**Problem requirements:**
Your answer should be only the lines below from the one with "text_box [724, 857, 1380, 972]" to the one with "Page size: 1500x1125.", repeated exactly, ends included.

**Information supplied:**
::::::::
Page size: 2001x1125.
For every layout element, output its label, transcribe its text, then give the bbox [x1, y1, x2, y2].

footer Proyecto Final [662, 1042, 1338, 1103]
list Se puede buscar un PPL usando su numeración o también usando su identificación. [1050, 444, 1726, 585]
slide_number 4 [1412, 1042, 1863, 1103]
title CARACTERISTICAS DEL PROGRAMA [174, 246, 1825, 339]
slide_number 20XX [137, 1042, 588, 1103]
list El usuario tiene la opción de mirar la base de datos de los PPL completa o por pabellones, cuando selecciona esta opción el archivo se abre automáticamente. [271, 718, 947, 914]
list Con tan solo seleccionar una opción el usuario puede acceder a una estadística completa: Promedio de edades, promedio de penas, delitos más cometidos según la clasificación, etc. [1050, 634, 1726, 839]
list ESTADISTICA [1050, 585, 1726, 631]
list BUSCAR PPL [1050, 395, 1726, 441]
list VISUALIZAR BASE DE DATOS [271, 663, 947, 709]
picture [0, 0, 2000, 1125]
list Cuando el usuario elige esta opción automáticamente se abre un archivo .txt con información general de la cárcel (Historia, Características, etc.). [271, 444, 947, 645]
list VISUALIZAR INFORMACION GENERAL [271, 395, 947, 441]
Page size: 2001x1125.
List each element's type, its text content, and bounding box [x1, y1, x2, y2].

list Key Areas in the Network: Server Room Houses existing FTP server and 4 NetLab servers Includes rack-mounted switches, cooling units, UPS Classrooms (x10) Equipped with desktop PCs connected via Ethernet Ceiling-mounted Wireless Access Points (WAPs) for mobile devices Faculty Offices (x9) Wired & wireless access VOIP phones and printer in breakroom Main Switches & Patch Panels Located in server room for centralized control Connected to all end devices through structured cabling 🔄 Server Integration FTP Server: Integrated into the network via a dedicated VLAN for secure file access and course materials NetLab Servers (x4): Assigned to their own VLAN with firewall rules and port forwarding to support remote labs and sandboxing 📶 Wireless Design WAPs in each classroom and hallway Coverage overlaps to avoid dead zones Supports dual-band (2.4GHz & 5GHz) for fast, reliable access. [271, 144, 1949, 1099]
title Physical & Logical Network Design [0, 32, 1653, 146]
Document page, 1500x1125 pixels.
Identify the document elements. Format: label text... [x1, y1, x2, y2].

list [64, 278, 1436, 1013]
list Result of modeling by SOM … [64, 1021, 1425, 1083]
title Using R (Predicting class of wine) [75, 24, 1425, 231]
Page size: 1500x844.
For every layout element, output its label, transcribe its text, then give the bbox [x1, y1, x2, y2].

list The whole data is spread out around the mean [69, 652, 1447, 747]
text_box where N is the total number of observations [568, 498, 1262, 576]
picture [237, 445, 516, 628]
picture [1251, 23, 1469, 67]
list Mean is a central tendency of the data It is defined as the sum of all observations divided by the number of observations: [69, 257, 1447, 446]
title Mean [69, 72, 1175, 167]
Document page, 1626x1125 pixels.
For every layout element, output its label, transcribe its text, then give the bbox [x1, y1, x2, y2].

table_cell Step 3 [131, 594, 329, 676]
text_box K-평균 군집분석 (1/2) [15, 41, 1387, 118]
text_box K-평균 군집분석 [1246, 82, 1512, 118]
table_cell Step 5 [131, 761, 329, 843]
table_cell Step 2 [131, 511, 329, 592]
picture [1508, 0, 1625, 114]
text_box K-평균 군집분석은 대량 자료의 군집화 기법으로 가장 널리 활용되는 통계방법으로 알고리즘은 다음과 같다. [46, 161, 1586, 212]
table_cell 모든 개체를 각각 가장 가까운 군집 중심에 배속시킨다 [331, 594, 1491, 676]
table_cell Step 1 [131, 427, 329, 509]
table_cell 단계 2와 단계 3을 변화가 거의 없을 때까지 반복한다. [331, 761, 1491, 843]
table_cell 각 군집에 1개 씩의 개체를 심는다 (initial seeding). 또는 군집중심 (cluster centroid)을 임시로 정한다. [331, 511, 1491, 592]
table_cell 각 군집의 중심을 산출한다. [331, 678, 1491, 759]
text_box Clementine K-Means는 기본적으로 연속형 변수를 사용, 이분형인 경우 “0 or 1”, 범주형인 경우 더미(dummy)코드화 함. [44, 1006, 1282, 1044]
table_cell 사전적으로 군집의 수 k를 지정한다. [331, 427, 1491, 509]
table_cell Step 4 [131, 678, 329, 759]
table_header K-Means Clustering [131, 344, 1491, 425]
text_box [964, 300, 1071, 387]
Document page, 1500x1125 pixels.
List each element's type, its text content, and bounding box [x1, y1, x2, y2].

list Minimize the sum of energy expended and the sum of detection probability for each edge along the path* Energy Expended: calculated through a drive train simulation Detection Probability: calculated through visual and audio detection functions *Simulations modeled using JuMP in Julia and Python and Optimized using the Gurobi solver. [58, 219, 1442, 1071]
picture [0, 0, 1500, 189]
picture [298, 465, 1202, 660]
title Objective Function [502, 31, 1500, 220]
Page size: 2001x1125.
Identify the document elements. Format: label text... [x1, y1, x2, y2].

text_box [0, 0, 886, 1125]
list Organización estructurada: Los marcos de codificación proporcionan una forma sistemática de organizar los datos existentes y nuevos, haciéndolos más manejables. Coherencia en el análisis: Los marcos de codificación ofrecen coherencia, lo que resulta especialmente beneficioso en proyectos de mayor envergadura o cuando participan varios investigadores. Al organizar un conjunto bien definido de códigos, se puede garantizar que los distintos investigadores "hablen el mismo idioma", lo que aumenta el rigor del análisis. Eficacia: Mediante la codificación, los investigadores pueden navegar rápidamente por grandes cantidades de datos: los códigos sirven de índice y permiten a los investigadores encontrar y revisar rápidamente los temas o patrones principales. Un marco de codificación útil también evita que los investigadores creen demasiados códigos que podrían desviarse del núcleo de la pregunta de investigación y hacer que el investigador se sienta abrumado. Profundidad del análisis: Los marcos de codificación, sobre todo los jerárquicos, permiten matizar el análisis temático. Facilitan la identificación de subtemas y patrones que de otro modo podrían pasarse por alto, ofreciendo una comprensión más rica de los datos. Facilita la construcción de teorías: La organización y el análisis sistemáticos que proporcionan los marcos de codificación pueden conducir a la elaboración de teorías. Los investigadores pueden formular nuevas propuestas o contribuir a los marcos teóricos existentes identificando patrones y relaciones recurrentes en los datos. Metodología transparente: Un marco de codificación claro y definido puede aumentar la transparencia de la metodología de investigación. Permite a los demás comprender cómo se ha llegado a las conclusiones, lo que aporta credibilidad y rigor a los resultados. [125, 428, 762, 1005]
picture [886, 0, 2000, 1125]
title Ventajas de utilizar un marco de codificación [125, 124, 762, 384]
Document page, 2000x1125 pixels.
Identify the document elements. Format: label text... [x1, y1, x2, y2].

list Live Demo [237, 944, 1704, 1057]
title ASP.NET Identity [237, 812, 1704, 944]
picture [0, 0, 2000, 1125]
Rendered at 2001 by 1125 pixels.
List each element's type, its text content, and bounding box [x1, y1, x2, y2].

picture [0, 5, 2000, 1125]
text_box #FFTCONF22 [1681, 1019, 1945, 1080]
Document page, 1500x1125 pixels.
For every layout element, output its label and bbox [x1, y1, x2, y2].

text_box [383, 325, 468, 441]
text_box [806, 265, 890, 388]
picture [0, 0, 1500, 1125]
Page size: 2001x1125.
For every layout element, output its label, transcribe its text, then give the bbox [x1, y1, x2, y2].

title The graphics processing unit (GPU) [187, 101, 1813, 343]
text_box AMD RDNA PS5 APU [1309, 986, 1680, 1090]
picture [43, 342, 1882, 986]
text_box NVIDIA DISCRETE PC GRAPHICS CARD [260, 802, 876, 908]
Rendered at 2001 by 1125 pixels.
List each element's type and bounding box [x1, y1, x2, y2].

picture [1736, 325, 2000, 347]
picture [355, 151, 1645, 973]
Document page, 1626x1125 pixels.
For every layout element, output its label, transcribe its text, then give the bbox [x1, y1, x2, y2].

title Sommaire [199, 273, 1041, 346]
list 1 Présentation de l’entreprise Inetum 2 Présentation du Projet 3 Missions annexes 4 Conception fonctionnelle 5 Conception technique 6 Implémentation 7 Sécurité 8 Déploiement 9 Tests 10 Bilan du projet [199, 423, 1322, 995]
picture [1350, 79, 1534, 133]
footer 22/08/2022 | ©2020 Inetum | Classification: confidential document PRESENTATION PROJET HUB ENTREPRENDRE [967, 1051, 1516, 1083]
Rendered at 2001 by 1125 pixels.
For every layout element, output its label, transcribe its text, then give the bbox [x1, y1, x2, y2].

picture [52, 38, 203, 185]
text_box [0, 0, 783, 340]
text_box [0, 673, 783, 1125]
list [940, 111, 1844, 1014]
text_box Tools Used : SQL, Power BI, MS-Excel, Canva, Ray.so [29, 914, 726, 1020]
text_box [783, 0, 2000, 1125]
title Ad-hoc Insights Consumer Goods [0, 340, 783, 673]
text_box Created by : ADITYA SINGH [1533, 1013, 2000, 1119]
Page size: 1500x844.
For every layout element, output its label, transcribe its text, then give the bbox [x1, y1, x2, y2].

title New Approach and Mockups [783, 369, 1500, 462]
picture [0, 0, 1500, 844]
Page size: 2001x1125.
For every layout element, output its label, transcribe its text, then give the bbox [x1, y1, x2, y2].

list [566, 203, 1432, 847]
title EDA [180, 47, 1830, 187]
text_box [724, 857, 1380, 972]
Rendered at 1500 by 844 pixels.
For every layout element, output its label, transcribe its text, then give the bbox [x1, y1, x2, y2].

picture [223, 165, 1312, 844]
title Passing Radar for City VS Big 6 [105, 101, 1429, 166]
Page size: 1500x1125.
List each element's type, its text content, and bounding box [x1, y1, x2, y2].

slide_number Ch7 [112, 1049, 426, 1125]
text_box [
::::::::
**Answer:**
text_box [724, 857, 1380, 972]
Rendered at 1500 by 844 pixels.
For every layout element, output its label, transcribe its text, then give the bbox [x1, y1, x2, y2].

picture [223, 165, 1312, 844]
title Passing Radar for City VS Big 6 [105, 101, 1429, 166]
Page size: 1500x1125.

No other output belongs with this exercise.